Görg sieht bei Blau Rot

„Die FPÖ ist sicherlich die Partei, der gegenüber ich nie gelassen sein werde“, so der ehemalige Wiener ÖVP-Obmann Bernhard Görg am Samstag in „Wien heute“. „Sie macht so viele Blödheiten. Die haben einfach ein Gen in sich, dass sie nicht regierungsfähig macht.“

Die FPÖ rege ihn einfach auf, so der 78-Jährige. Milder geht der Altpoltiker im „Wien heute“-Studiogespräch mit den anderen Rathausparteien ins Gericht. Nach fast 20 Jahren Pause von der Politik verspüre er eine „gewisse Gelassenheit“ – wenn es nicht gerade um die FPÖ geht.

Ziel A: Fassen Sie den Absatz des Textauszugs, der mit „Die FPÖ rege ihn einfach auf“ beginnt, als kurze Stichpunktliste mit seinen wesentlichen Fakten zusammen.
Ziel B: Übertragen Sie aus dem Textauszug wortgetreu die Passage, die mit „Die FPÖ rege“ beginnt und sich bis einschließlich „die FPÖ geht.“ erstreckt.
Die Datensätze stehen in keinem Zusammenhang mit dem Textauszug.

(Datensätze aus einer Datensammlung)
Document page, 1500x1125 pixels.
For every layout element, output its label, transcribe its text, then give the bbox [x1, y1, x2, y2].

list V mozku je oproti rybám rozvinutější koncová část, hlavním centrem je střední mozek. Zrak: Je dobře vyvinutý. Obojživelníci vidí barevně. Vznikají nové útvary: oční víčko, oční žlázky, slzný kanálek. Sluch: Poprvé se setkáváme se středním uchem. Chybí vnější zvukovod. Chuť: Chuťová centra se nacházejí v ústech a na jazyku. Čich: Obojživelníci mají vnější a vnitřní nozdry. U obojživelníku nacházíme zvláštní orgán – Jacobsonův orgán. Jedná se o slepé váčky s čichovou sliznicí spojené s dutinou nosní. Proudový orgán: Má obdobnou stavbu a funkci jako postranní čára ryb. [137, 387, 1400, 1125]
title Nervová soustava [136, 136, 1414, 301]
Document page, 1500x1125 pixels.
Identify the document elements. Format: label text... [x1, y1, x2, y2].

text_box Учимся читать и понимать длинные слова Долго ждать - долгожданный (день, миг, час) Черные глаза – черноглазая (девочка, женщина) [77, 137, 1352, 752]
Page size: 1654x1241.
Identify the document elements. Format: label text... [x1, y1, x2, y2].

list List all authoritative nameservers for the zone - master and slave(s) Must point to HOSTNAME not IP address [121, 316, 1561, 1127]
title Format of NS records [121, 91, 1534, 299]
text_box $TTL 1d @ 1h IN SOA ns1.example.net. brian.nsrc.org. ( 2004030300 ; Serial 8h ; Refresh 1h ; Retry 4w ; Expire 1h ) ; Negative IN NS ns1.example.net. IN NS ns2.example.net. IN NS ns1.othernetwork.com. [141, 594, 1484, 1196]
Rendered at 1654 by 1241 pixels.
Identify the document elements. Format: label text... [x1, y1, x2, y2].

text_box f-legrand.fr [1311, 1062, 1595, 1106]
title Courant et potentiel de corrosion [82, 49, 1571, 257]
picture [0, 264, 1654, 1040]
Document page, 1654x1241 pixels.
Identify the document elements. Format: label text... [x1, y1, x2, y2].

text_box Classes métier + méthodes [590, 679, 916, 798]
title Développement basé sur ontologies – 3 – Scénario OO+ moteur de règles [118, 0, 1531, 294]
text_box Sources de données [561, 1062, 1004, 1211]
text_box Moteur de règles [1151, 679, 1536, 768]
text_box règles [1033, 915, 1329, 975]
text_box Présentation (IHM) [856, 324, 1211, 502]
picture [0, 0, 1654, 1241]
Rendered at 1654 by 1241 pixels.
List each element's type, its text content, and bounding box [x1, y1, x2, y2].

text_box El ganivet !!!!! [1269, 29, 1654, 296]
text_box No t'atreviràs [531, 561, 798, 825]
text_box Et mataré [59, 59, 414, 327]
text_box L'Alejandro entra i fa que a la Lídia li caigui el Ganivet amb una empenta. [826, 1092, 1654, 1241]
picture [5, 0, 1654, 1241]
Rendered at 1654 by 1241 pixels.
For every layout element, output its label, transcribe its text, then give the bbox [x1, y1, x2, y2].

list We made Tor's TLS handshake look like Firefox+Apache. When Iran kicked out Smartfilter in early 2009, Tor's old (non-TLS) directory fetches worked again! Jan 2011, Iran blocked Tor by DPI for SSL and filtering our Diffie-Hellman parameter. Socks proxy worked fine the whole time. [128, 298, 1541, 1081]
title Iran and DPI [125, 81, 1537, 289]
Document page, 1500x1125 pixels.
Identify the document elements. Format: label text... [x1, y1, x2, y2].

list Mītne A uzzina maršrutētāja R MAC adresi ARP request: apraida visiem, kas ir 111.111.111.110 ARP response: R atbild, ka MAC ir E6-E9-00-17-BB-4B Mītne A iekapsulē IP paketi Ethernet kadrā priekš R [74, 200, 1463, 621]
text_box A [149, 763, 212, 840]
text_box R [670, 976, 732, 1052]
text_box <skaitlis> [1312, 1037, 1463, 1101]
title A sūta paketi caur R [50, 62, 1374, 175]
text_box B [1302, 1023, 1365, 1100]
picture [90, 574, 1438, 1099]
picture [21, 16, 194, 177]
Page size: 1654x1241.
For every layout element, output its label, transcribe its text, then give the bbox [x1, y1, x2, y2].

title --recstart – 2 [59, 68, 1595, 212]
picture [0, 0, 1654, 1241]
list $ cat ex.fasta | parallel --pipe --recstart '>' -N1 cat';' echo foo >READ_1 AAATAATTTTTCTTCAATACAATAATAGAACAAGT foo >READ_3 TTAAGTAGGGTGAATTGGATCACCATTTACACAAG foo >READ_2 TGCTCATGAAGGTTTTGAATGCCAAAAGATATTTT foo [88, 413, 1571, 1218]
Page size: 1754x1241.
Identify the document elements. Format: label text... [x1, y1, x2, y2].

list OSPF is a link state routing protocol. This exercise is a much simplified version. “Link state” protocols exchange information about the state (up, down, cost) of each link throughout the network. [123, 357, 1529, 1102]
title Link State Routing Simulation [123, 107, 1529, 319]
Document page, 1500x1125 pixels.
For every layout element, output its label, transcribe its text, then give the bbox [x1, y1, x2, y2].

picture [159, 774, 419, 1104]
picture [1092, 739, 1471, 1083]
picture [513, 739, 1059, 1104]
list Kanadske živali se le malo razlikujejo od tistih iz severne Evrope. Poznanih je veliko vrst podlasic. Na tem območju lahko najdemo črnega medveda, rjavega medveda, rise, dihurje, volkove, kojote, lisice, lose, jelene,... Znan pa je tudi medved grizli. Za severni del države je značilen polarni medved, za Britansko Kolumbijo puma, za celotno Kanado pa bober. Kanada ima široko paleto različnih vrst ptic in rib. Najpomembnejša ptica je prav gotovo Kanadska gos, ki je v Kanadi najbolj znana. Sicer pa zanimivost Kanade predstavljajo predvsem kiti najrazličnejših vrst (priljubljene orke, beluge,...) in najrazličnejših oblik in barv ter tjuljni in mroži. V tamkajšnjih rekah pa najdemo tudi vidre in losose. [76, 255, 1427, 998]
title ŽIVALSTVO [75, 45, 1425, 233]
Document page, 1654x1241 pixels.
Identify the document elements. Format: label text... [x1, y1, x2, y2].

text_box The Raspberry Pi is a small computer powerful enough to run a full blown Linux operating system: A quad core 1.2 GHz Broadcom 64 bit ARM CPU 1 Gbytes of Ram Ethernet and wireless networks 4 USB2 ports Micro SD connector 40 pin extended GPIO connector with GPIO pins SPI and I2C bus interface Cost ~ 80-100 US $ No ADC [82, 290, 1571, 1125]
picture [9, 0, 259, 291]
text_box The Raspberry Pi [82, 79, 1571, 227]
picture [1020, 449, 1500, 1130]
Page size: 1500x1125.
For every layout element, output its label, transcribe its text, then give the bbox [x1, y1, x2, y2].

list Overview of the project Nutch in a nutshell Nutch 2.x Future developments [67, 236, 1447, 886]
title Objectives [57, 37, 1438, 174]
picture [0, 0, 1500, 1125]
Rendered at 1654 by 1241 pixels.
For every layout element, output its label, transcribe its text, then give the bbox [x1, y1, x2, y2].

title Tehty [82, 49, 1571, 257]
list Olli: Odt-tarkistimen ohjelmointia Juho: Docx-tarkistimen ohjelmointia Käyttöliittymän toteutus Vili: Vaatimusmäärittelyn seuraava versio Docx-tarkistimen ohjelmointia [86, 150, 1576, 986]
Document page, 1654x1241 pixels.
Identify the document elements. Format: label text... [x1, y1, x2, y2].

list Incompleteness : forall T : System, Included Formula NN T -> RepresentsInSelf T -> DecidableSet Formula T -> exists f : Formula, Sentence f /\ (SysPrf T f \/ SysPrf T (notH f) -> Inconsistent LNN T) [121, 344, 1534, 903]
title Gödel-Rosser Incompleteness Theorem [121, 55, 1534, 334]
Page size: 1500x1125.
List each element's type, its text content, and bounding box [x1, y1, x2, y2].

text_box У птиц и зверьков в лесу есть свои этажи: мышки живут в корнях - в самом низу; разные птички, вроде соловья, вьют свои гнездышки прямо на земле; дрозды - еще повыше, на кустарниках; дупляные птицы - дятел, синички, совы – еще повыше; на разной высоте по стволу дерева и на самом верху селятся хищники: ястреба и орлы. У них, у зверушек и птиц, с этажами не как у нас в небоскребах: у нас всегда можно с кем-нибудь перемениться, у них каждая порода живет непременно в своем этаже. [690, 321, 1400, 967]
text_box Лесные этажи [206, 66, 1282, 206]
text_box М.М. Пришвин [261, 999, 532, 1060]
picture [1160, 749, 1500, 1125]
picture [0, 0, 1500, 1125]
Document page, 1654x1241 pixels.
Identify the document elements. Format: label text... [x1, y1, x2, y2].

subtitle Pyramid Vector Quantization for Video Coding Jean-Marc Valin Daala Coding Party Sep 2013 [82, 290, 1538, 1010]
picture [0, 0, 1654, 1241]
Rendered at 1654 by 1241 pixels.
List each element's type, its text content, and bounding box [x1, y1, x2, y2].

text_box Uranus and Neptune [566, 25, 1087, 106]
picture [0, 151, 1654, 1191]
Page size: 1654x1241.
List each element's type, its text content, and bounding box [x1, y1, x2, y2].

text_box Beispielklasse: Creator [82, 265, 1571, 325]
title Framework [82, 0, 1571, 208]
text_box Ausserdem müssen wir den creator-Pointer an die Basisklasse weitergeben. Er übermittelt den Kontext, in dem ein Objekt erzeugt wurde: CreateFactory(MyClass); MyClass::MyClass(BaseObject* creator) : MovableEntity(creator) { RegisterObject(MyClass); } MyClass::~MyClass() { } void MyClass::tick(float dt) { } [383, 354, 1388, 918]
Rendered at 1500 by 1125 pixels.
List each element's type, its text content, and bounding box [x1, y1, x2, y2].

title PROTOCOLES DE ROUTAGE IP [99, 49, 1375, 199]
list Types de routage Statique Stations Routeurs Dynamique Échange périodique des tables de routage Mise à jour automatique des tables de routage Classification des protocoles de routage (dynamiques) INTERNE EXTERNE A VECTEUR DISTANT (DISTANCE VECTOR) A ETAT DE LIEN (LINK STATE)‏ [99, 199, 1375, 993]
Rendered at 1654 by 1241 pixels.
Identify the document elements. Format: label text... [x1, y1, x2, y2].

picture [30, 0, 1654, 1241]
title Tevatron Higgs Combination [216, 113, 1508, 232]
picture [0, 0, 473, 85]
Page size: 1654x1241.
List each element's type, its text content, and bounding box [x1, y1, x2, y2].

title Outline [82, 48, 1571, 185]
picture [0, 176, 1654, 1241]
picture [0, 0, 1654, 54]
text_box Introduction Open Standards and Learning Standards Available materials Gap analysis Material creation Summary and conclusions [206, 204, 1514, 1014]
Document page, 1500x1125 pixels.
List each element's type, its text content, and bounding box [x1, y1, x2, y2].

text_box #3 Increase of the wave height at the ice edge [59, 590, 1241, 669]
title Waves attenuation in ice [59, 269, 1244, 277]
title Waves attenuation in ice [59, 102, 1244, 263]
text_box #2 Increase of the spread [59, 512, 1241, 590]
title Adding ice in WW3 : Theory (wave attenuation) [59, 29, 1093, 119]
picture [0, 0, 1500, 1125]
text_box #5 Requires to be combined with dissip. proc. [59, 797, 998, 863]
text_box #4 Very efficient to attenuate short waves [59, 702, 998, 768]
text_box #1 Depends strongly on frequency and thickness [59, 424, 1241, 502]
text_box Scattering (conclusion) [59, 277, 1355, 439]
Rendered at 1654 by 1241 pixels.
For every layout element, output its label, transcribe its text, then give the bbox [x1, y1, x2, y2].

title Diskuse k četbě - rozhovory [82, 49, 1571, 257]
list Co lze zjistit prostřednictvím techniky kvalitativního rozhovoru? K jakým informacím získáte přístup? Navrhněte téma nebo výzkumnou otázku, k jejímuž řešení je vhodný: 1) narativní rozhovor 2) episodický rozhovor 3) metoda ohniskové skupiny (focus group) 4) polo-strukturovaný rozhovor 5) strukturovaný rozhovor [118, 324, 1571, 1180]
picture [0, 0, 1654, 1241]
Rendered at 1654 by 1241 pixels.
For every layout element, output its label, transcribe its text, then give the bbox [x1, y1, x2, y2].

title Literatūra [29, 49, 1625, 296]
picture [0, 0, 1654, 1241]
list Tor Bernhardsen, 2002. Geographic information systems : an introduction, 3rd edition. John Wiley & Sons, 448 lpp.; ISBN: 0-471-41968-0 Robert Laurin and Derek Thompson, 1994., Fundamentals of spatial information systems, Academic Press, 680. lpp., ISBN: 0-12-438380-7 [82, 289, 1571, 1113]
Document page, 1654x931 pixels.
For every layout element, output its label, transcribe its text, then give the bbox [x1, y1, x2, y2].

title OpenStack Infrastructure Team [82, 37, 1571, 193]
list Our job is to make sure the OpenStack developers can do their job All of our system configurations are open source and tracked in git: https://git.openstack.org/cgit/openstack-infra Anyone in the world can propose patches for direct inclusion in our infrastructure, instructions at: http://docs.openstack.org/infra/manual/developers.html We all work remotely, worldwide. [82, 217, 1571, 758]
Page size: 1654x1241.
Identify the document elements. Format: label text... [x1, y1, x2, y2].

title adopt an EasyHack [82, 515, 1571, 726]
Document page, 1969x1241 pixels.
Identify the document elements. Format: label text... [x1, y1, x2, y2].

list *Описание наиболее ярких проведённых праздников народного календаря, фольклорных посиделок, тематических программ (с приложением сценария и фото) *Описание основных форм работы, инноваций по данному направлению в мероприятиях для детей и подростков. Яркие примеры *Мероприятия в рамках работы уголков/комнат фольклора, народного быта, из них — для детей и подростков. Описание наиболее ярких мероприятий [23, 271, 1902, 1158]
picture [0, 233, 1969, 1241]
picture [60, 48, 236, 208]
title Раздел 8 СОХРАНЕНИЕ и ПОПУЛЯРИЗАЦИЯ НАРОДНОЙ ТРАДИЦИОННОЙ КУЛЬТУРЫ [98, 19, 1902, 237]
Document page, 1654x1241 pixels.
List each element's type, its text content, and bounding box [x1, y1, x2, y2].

Lösung A:
- Die FPÖ regt den 78-jährigen Görg einfach auf.
- Mit den anderen Rathausparteien geht er im „Wien heute“-Studiogespräch milder ins Gericht.
- Nach fast 20 Jahren Pause von der Politik verspürt er eine „gewisse Gelassenheit“, außer wenn es um die FPÖ geht.

Lösung B:
Die FPÖ rege ihn einfach auf, so der 78-Jährige. Milder geht der Altpoltiker im „Wien heute“-Studiogespräch mit den anderen Rathausparteien ins Gericht. Nach fast 20 Jahren Pause von der Politik verspüre er eine „gewisse Gelassenheit“ – wenn es nicht gerade um die FPÖ geht.